Nuestro héroe no encontrará en su mujer el aprecio sin límites, la compasión desesperada de una esposa, en una situación que tiene visos de despedida; por el contrario, en su encuentro en la prisión Magdalena le exhibirá su resentimiento y le echará en cara que siempre prefiriese el placer de la comida al goce que podía proporcionarle ella. Ella es una joven hermosa que no ha podido satisfacer su deseo, y su monólogo es un caramelo que todas las actrices paladean con fruición:
MAGDALENA: Mi deseo, ¿qué era mi deseo frente a los apetitos de tu estómago, a tu voracidad sin freno? ¿Recuerdas? Esa excursión a El Escorial, cuando me pediste en matrimonio... Habíamos parado en aquella pradera, para merendar. Y yo, tan ingenua, pensaba en tantas cosas, Santiago, como si me hubiese subido a un tiovivo en el que giraba la vida. Me preguntaba cómo transcurriría la boda, y la casa que compraríamos, cómo serían los hijos que no tuvimos... Y me detuve a mirarte, y vi algo, algo... ¡terrible! Tú no reflexionabas sobre nada de eso, tú sólo observabas un bollito de leche que había sobre el mantel con la actitud acechante de un tigre frente a su presa. ¡Me tenías ahí, tan lozana, tan pura, entregada a ti para el resto de mis días, y ya habías apartado de mí tu atención! Ah, qué asco cuando acto seguido, mientras yo ya te odiaba, súbitamente te despreciaba, Santiago, tú te pusiste a migar ese bollito de leche en el café, sin intuir el tornado de emociones que se desplegaba en mi interior. Todo esto que te ha sobrevenido... ¡te lo mereces! Tu pasión por la comida era enfermiza. Y tu desinterés por mí me ha envenenado el ánimo. (MAGDALENA empieza a desnudarse y saca unos preciosos pechos de su corsé). ¡Mírame! ¿Es que no soy hermosa, perfecta, radiante como el sol y llena de misterio como la luna? Tenías que haberme amado por lo que soy, no sólo por tener un nombre comestible. Ahora vivirías, ¡yo te habría dado la vida, si me hubieses amado como se aman todos los esposos del mundo!

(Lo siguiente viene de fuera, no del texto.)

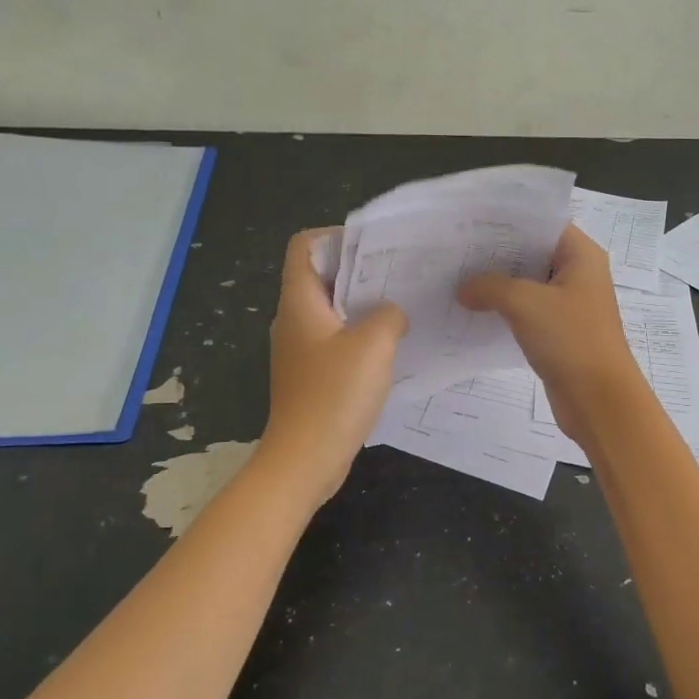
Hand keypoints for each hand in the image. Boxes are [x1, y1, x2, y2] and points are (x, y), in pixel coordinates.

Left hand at [257, 229, 408, 503]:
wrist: (303, 461)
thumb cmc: (334, 395)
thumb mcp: (373, 345)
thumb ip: (388, 315)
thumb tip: (391, 313)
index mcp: (299, 302)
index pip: (305, 246)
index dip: (337, 237)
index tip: (375, 249)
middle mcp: (294, 320)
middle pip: (323, 276)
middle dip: (361, 271)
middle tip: (401, 275)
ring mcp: (301, 350)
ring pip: (333, 311)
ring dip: (365, 306)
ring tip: (403, 308)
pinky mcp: (312, 375)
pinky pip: (337, 341)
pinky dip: (361, 337)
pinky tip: (392, 349)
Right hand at [458, 225, 643, 450]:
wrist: (598, 400)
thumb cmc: (570, 339)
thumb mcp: (524, 303)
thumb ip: (489, 286)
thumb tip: (463, 289)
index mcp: (581, 255)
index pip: (542, 224)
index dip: (509, 222)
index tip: (472, 223)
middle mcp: (579, 274)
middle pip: (533, 253)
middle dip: (497, 253)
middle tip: (456, 249)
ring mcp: (570, 304)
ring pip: (528, 283)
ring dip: (498, 283)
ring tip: (457, 276)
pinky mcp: (560, 331)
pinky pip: (528, 310)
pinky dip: (505, 308)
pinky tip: (473, 309)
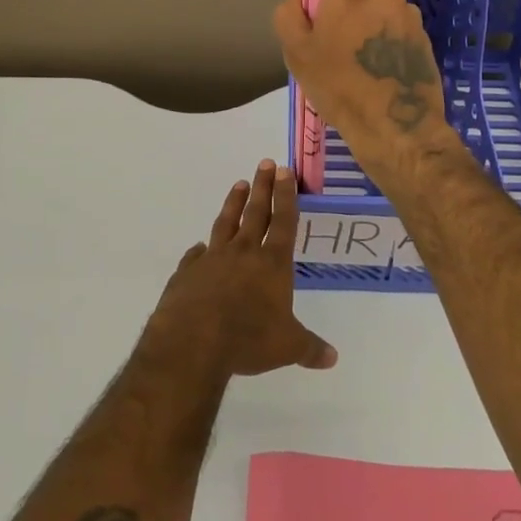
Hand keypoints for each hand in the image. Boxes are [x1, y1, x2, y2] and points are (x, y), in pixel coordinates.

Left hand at [148, 161, 336, 378]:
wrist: (192, 342)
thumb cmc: (248, 340)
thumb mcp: (287, 347)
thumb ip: (309, 348)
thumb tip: (333, 358)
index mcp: (272, 264)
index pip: (283, 222)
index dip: (286, 195)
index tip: (284, 170)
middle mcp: (243, 253)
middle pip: (255, 213)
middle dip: (262, 187)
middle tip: (265, 163)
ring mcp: (212, 259)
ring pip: (225, 223)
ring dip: (233, 203)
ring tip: (238, 184)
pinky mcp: (188, 272)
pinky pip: (196, 256)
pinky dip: (200, 249)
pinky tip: (200, 247)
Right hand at [272, 0, 462, 168]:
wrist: (396, 128)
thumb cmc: (339, 87)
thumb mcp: (297, 54)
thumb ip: (288, 15)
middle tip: (332, 34)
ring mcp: (409, 14)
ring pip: (379, 6)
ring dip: (367, 21)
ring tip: (356, 59)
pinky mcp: (424, 37)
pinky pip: (395, 26)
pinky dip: (384, 39)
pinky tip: (376, 69)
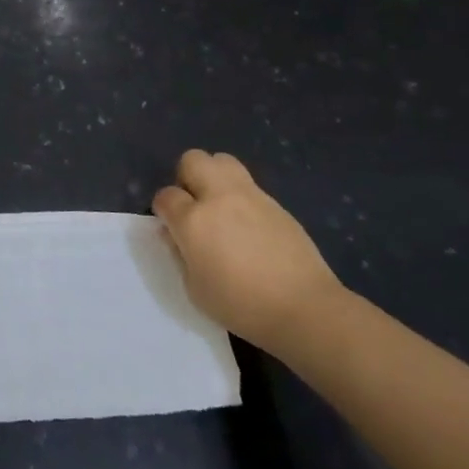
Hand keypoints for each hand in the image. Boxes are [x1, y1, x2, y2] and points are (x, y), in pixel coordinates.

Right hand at [152, 149, 345, 353]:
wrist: (304, 308)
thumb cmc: (242, 305)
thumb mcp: (195, 289)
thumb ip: (180, 255)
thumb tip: (175, 234)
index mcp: (193, 221)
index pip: (166, 196)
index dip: (163, 209)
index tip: (171, 226)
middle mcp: (219, 197)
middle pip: (193, 160)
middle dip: (186, 177)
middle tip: (194, 205)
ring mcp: (251, 196)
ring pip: (223, 160)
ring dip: (214, 177)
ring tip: (220, 207)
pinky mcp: (276, 203)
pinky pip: (249, 186)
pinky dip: (241, 197)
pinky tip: (249, 227)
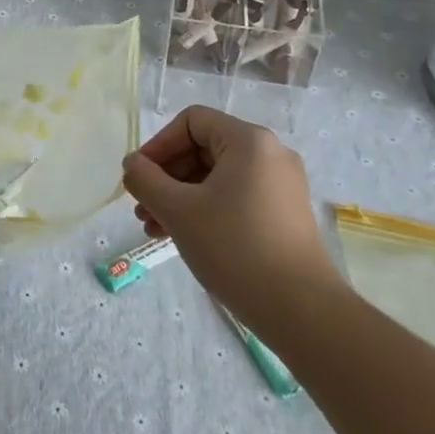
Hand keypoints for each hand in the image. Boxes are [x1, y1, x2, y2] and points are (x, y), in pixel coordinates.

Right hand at [120, 108, 341, 331]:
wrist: (302, 311)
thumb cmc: (235, 247)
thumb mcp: (177, 210)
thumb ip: (145, 179)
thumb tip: (132, 164)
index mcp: (249, 141)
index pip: (191, 122)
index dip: (158, 145)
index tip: (138, 177)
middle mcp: (270, 154)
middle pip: (202, 148)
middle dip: (166, 177)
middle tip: (142, 207)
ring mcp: (280, 185)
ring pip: (215, 176)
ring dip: (180, 196)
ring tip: (154, 228)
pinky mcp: (283, 214)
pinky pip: (234, 196)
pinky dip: (204, 209)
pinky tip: (182, 236)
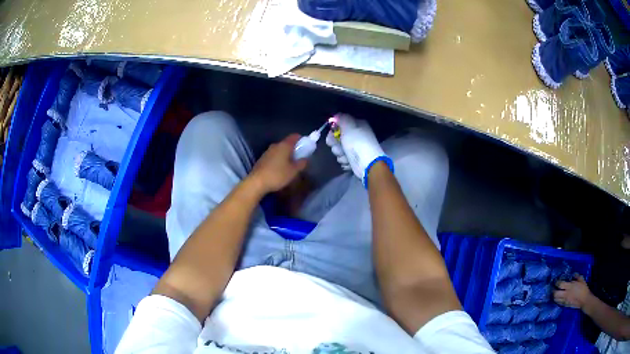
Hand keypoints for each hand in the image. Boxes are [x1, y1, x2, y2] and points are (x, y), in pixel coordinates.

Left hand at [248, 134, 307, 194]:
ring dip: (285, 155)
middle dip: (294, 149)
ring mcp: (267, 152)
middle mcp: (275, 145)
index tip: (305, 146)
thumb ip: (301, 163)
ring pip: (279, 150)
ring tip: (289, 166)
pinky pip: (273, 156)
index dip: (301, 140)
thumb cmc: (278, 175)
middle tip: (299, 158)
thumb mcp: (293, 171)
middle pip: (287, 143)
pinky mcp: (262, 159)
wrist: (257, 182)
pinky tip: (279, 169)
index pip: (294, 136)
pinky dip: (278, 160)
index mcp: (284, 145)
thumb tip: (305, 158)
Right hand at [326, 114, 390, 184]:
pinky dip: (345, 161)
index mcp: (357, 125)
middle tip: (340, 146)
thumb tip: (336, 115)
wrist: (367, 164)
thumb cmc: (358, 143)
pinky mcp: (354, 159)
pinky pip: (343, 158)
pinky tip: (350, 162)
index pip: (340, 124)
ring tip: (347, 156)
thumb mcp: (349, 127)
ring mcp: (355, 148)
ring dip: (340, 153)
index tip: (331, 133)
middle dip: (335, 144)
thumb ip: (341, 119)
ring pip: (339, 149)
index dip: (334, 129)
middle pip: (337, 137)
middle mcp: (357, 135)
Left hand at [553, 274, 592, 308]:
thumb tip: (573, 274)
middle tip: (554, 288)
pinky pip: (559, 303)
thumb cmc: (583, 289)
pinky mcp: (565, 305)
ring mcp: (565, 300)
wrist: (584, 300)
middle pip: (555, 294)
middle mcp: (566, 294)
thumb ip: (577, 277)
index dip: (557, 282)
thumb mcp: (581, 280)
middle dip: (553, 291)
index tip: (556, 281)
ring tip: (555, 294)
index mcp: (570, 286)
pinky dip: (557, 301)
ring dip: (554, 297)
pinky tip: (558, 299)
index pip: (560, 284)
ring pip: (556, 300)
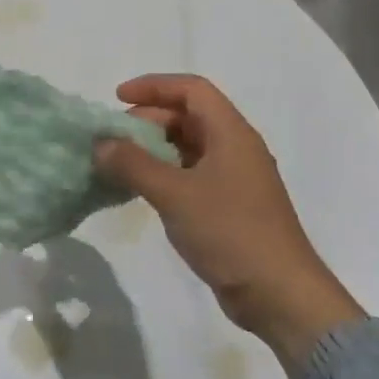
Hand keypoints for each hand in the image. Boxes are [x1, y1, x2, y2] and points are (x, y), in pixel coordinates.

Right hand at [94, 74, 364, 360]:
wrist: (277, 292)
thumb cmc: (229, 232)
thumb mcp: (174, 194)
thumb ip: (134, 165)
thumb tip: (101, 143)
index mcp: (231, 133)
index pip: (192, 90)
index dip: (153, 86)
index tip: (117, 97)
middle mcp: (236, 148)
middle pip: (189, 116)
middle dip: (149, 119)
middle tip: (114, 139)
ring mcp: (235, 178)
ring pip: (189, 147)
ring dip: (154, 149)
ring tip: (120, 164)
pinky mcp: (230, 206)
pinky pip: (192, 175)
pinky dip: (165, 174)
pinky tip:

Después de esta escena, en la que el público suele irrumpir en las representaciones con un aplauso entusiasta, Balparda no alarga mucho la acción. Bomón es descrito como una víctima de la intolerancia de los españoles, un mártir del pensamiento único que no concibe una variación tan simple como una tortilla de patatas con cebolla. El cocinero, en sus desgarradas palabras finales, barrunta que el tiempo le dará la razón:
BOMÓN: En el futuro no habrá prejuicios para comer: se adornarán los platos con puntitos minúsculos de salsa dispuestos a modo de cagarrutas; se tomará un aperitivo que te dejará los dedos de color naranja, que se conocerá como cheetos; las magdalenas serán rebautizadas como muffins y tendrán glaseados de colores imposibles. Y se beberá un vino extraño, diría que efervescente, cuyos ingredientes me resulta imposible descifrar.
(El verdugo le acerca la soga. Desciende el telón mientras se oye un trueno a lo lejos y un violín añade pesadumbre al asunto).